The important role of androgens in stimulating sebum production is shown by the following five pieces of clinical evidence:

  • The development of early acne in the prepubertal period occurs with higher serum levels of DHEAS, a precursor of testosterone.
  • Androgen-insensitive subjects lacking functional androgen receptors do not produce sebum and do not develop acne.
  • Androgen producing tumors of the ovary or adrenal glands are often associated with acne.
  • Systemic administration of testosterone and DHEAS increases the size and secretion of sebaceous glands.
  • Severe acne is often associated with higher serum androgen levels.
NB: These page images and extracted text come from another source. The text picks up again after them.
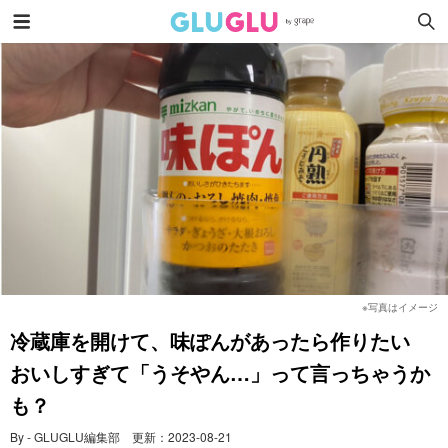
※写真はイメージ
冷蔵庫を開けて、味ぽんがあったら作りたい
おいしすぎて「うそやん…」って言っちゃうか
も？
By - GLUGLU編集部
更新：
2023-08-21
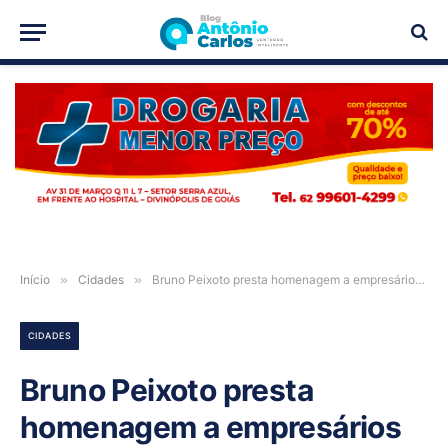
PUBLICIDADE
Início
»
Cidades
»
Bruno Peixoto presta homenagem a empresários da região Norte e ao conselheiro da Nunciatura Apostólica na França
CIDADES
Bruno Peixoto presta
homenagem a empresários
It is therefore clear that hormones are involved in acne development.

Stress induced acne

In women, onset of acne coincides with menarche but its prevalence varies widely. An interesting development has been the identification of low grade persistent acne in women over 25 years of age, some in their forties. This is believed to be due to stress induced secretion of adrenal androgens. Emotional stress has been anecdotally linked to acne though an objective assessment has been lacking until recently. The latest studies on stress induced acne do show a statistical correlation.

Growth hormones in acne

Growth hormone is produced by the pituitary glands and acts on the liver and peripheral tissues to stimulate the production of insulin growth factor (IGF) also known as somatomedians. IGF comes in two forms, the more prevalent IGF-1 and also IGF-2. IGF is a known promoter of keratinocyte activity. IGF-1 can promote increased sebaceous gland oil production. Because of this property, growth hormone may be involved in acne development. Acne is most widespread during adolescence when growth hormone secretion and IGF-1 serum levels are at their highest. Also, IGF-1 molecules can be produced locally within the skin where they can interact with the IGF receptors on the sebaceous glands to increase sebum production. Consequently, the growth that occurs in teens may contribute to the development of acne

Diet as a cause of acne

Diet as a cause of acne has traditionally been dismissed as myth. However, the near absence of acne in non-westernized cultures and the presence of acne in western or westernized cultures suggests that diet and the environment could be causes. One study suggests that the high glycemic diets of the West could cause acne by producing hyperinsulinemic states.

Genetic factors

Another factor, facial oiliness or seborrhea, is believed to be a pre-condition for acne. The degree of oiliness that an individual experiences may be partly due to their genetic make up. It seems likely that some genes code for a higher level of sebaceous gland activity and oil production. Genes may also play a role in the nature of the sebum that is produced. Some genes code for higher levels of cholesterol production. Cholesterol is a relatively sticky molecule. When there is more cholesterol produced by the sebaceous glands, the oils and dead cells from the hair follicle canal are more likely to stick together and form the nucleus of a sebum plug.

Seborrhea most commonly occurs on the face, but with the exception of isotretinoin, no other drug is able to inhibit sebum production.